O QUE FAZER
Transcreva do excerto sobre o mapeamento do fundo do mar a passagem que vai de "Como anteriormente referido, existem" a "às orlas costeiras.".

Para isso uniram esforços e estão a construir um conjunto de embarcações, autónomas, com o intuito de analisar e construir um mapa do fundo do mar.

Porque ainda não conhecemos "bem" o fundo oceânico
Se o leitor abrir o Google Earth ou o Maps, a imagem gerada apresenta-nos um planeta detalhado em que os territórios continentais estão fotografados em alta resolução, e uma zona marítima com uma apresentação gráfica ainda de forma generalizada e "grosseira".

Apesar da apresentação das principais "cicatrizes" geológicas no fundo marítimo, estas foram captadas principalmente por scanners orbitais (satélites), em conjunto com observações realizadas por barcos de investigação científica.

A dificuldade em obter uma imagem mais nítida do fundo marinho prende-se com o facto de estes terem em média cerca de quatro quilómetros de profundidade. Daí ser interessante dizer que hoje em dia a humanidade conhece melhor a superfície da Lua, ou de Marte, do que o fundo dos oceanos.


Uma frota autónoma, não tripulada para conhecer as profundezas do mar

Como anteriormente referido, existem mapas globais do fundo do mar, no entanto, a resolução está na faixa de quilómetros, e as estruturas geológicas menores não são visíveis.

Da totalidade oceânica, apenas 15 por cento do fundo do mar estão cartografados com algum detalhe, sendo a maioria junto às orlas costeiras.

Mas o projeto Seabed 2030 quer mudar este panorama até ao final da década.

A ideia é simples e consiste em ter um conjunto de barcos totalmente autónomos, sem tripulação e controlados por sistema de localização global (GPS), com equipamento de monitorização e sonares que vão realizar uma "ecografia" ao fundo, para depois se construir um mapa "visual" detalhado das profundezas marinhas.

O projeto Seabed 2030, além de ser encabeçado pela organização internacional Gebco (Carta Batimétrica Geral dos Oceanos) e a Fundação Nippon é apoiado por outras fundações privadas e parceiros industriais, incluindo a empresa do Texas Ocean Infinity.

A empresa forneceu um conjunto de dados com 120.000 quilómetros quadrados de fundo do oceano, que foi recolhido na operação de busca do voo MH370 no Oceano Índico, na Austrália, em janeiro de 2018.
Barcos com motores diesel-elétricos
Uma das questões levantadas na construção das embarcações foi a forma de locomoção.

Inicialmente a ideia era criar veículos neutros em termos de emissão de dióxido de carbono (CO2), mas toda a estrutura que envolve locomoção, equipamento científico, transmissão de dados e navegação GPS, envolve um suporte energético de monta.

Créditos: Sea-Kit International Ltd

Utilizando o sol e geradores eólicos como suporte energético principal, estas embarcações produzem até 90 por cento menos CO2, quando recorrem ao sistema de alimentação de combustível líquido (diesel), em comparação com os navios de pesquisa usados anteriormente, tornando esta a "empresa mais ambientalmente sustentável do setor", refere a Ocean Infinity com confiança.

Os navios viajam até doze nós, cerca de 22 quilómetros hora e a Ocean Infinity avança que o alcance do modelo maior tem uma autonomia para 9260 quilómetros, tendo a embarcação menor o de 6800 quilómetros. Isso significa uma estadia no mar de cerca de duas semanas até novo reabastecimento em terra ou através de um navio cisterna.

DADOS FORNECIDOS
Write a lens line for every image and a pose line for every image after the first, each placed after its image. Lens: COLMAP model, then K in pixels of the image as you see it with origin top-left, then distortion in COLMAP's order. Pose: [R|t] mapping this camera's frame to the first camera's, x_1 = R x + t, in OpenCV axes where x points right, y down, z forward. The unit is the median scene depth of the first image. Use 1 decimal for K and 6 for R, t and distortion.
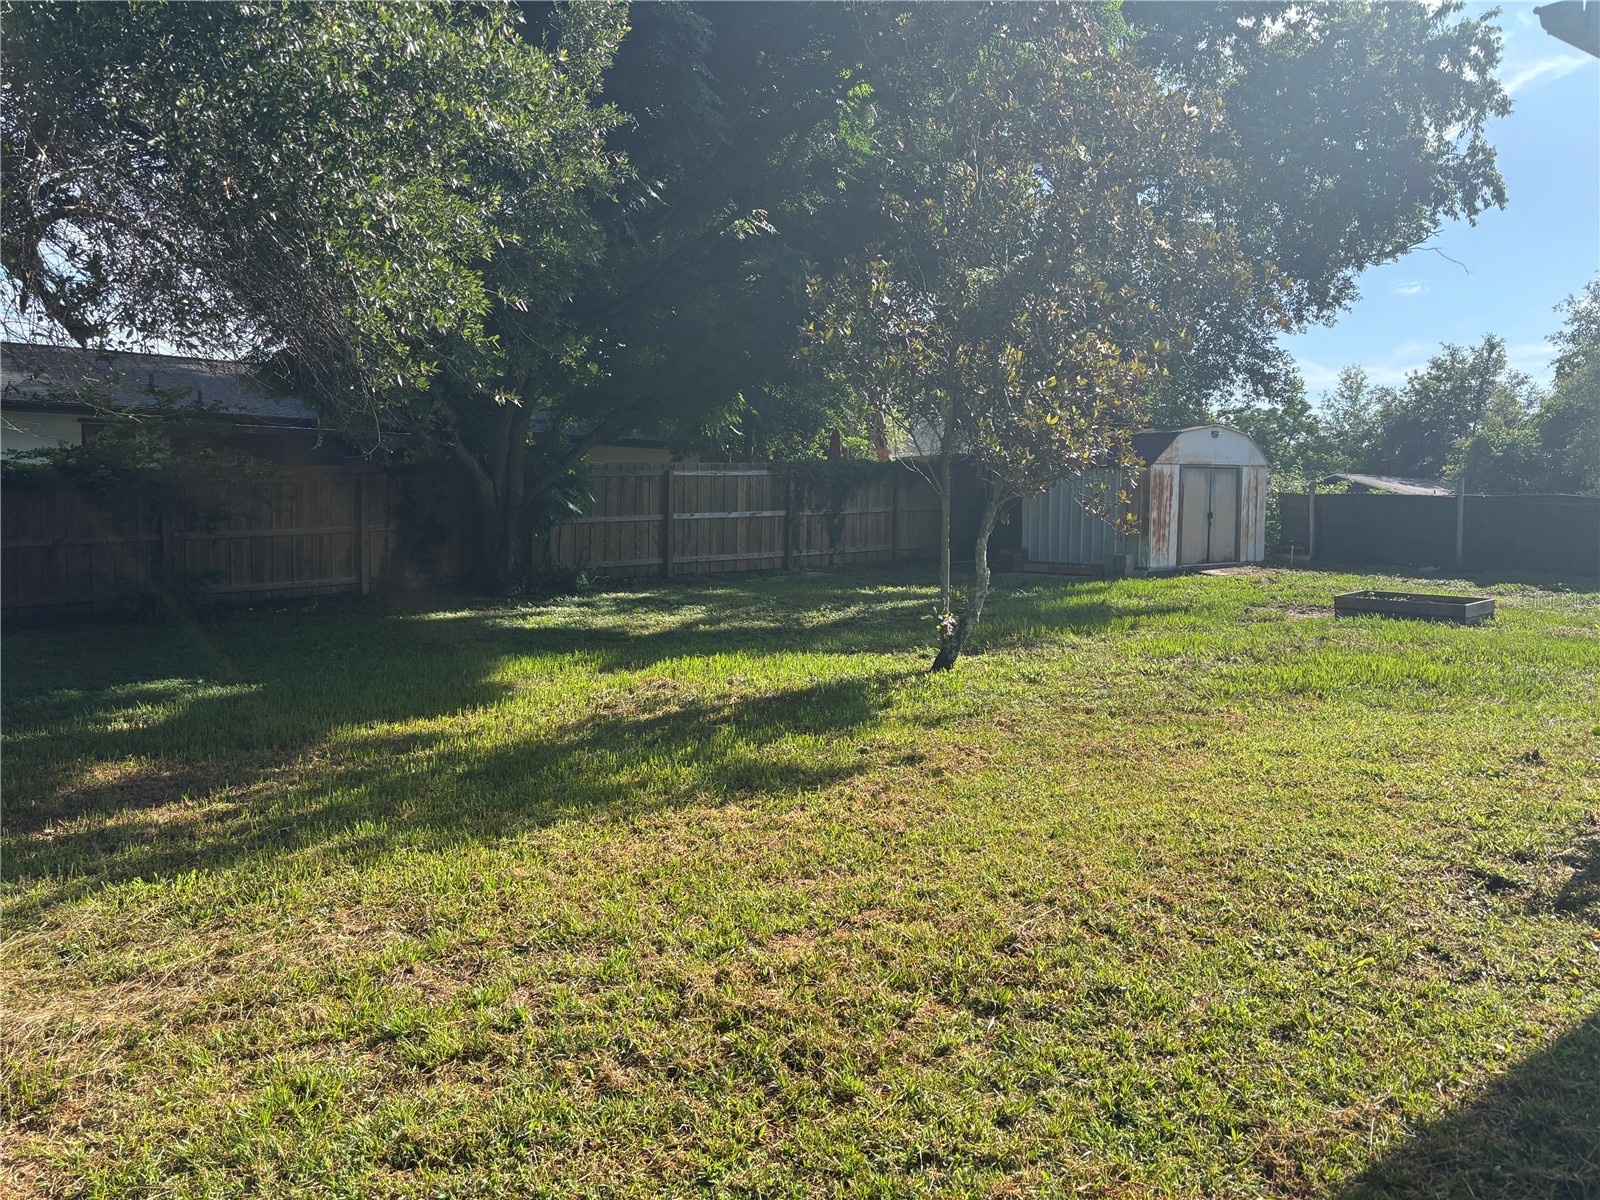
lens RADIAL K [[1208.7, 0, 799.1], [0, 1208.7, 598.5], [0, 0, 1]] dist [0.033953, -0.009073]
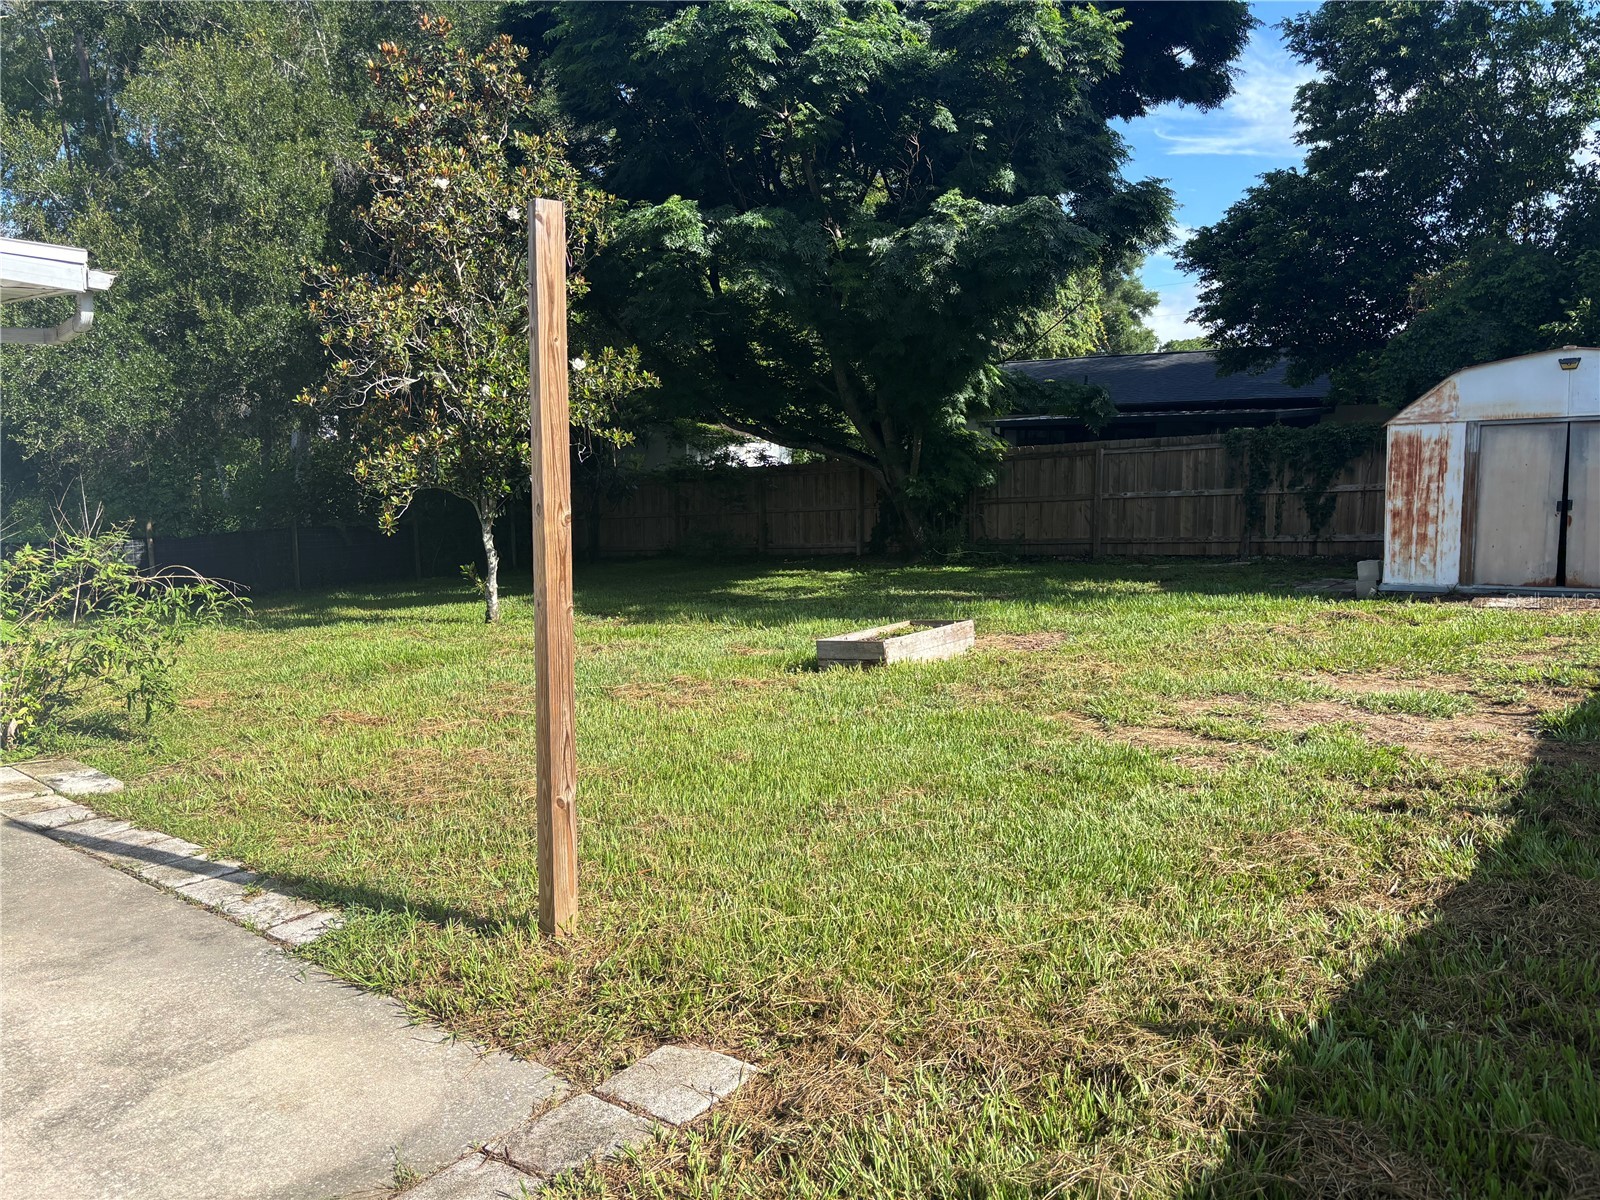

RESPOSTA ESCRITA
Como anteriormente referido, existem mapas globais do fundo do mar, no entanto, a resolução está na faixa de quilómetros, e as estruturas geológicas menores não são visíveis.

Da totalidade oceânica, apenas 15 por cento do fundo do mar estão cartografados com algum detalhe, sendo a maioria junto às orlas costeiras.